The answer is the number of lines in the data that contain the word "שלנו"; give it alone.
*** Excerpted records ***
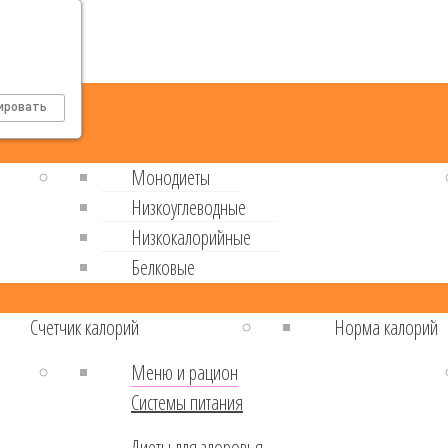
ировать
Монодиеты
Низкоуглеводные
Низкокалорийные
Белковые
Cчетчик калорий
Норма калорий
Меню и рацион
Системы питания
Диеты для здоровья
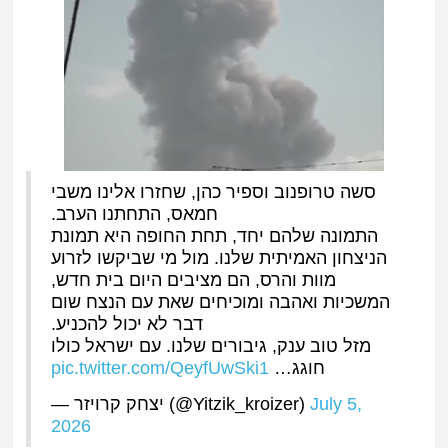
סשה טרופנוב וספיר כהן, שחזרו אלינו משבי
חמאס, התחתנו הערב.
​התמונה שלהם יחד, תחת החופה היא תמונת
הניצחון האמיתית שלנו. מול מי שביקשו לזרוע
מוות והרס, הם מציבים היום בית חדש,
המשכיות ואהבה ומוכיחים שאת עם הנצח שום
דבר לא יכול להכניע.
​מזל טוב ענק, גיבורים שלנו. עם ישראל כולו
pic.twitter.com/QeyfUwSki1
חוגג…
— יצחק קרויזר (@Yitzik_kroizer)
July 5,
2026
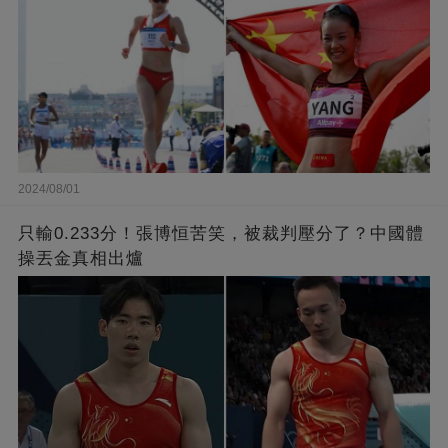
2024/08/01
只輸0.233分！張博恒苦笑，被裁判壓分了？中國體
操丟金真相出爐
*** End of Excerpted records ***
The answer: 2